--- START ---

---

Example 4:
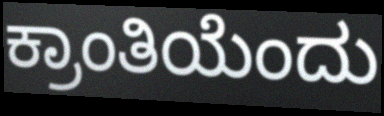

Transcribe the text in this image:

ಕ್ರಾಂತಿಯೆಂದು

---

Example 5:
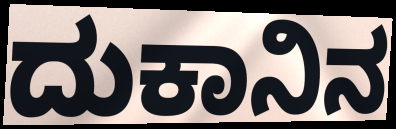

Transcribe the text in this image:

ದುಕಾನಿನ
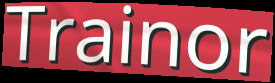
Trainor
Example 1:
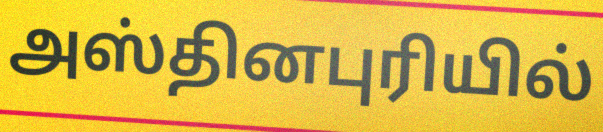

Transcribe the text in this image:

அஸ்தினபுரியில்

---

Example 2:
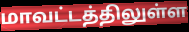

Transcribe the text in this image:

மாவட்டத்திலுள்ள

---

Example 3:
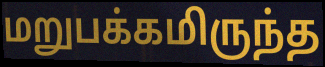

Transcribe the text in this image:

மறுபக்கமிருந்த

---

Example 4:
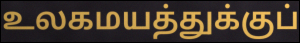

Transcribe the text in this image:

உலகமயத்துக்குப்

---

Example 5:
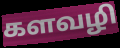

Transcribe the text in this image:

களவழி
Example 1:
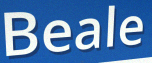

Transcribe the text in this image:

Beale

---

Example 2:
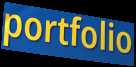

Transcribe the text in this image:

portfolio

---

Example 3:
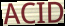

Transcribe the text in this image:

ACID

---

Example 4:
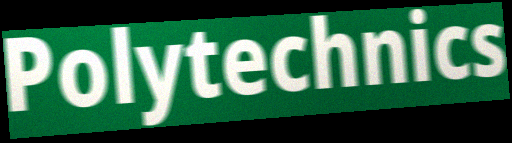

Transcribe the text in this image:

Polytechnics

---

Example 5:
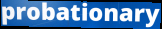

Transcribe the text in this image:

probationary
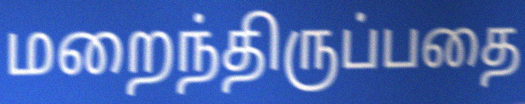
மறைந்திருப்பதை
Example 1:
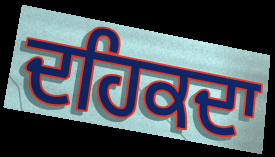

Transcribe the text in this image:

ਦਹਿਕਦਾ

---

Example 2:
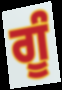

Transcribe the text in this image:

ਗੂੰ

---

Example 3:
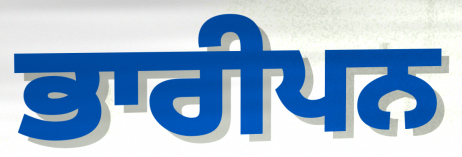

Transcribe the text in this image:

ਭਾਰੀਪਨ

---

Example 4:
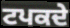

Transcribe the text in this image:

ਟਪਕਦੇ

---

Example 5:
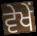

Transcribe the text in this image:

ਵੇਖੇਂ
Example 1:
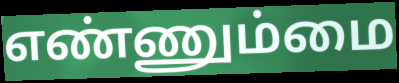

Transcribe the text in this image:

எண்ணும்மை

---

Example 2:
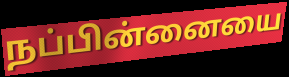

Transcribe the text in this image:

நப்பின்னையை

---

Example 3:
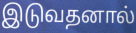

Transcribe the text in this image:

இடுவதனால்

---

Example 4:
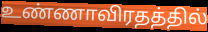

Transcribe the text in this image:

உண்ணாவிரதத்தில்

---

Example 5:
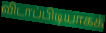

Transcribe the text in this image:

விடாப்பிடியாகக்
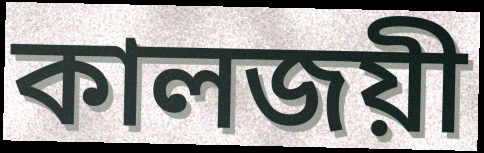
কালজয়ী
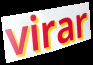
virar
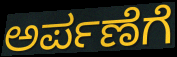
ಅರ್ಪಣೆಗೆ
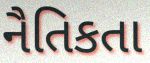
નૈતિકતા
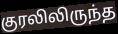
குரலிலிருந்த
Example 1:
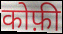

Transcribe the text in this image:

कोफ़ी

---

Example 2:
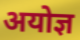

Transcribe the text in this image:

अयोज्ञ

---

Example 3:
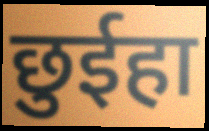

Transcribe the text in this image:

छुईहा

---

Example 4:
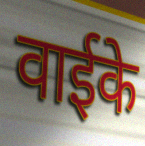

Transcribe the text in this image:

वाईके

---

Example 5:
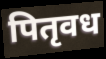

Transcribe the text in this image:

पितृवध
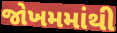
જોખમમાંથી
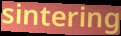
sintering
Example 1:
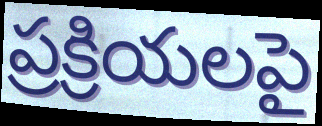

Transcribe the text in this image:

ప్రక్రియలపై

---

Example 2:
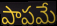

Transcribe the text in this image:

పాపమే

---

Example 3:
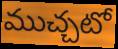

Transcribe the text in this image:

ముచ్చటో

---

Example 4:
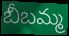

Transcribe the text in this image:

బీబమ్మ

--- END ---

** REQUIRED WORK **
Give back each line above verbatim, dropping every picture.

** WRITTEN REPLY **
---

Example 4:

Transcribe the text in this image:

ಕ್ರಾಂತಿಯೆಂದು

---

Example 5:

Transcribe the text in this image:

ದುಕಾನಿನ
Trainor
Example 1:

Transcribe the text in this image:

அஸ்தினபுரியில்

---

Example 2:

Transcribe the text in this image:

மாவட்டத்திலுள்ள

---

Example 3:

Transcribe the text in this image:

மறுபக்கமிருந்த

---

Example 4:

Transcribe the text in this image:

உலகமயத்துக்குப்

---

Example 5:

Transcribe the text in this image:

களவழி
Example 1:

Transcribe the text in this image:

Beale

---

Example 2:

Transcribe the text in this image:

portfolio

---

Example 3:

Transcribe the text in this image:

ACID

---

Example 4:

Transcribe the text in this image:

Polytechnics

---

Example 5:

Transcribe the text in this image:

probationary
மறைந்திருப்பதை
Example 1:

Transcribe the text in this image:

ਦਹਿਕਦਾ

---

Example 2:

Transcribe the text in this image:

ਗੂੰ

---

Example 3:

Transcribe the text in this image:

ਭਾਰੀਪਨ

---

Example 4:

Transcribe the text in this image:

ਟਪਕਦੇ

---

Example 5:

Transcribe the text in this image:

ਵੇਖੇਂ
Example 1:

Transcribe the text in this image:

எண்ணும்மை

---

Example 2:

Transcribe the text in this image:

நப்பின்னையை

---

Example 3:

Transcribe the text in this image:

இடுவதனால்

---

Example 4:

Transcribe the text in this image:

உண்ணாவிரதத்தில்

---

Example 5:

Transcribe the text in this image:

விடாப்பிடியாகக்
কালজয়ী
virar
ಅರ್ಪಣೆಗೆ
નૈતિકતા
குரலிலிருந்த
Example 1:

Transcribe the text in this image:

कोफ़ी

---

Example 2:

Transcribe the text in this image:

अयोज्ञ

---

Example 3:

Transcribe the text in this image:

छुईहा

---

Example 4:

Transcribe the text in this image:

वाईके

---

Example 5:

Transcribe the text in this image:

पितृवध
જોખમમાંથી
sintering
Example 1:

Transcribe the text in this image:

ప్రక్రియలపై

---

Example 2:

Transcribe the text in this image:

పాపమే

---

Example 3:

Transcribe the text in this image:

ముచ్చటో

---

Example 4:

Transcribe the text in this image:

బీబమ్మ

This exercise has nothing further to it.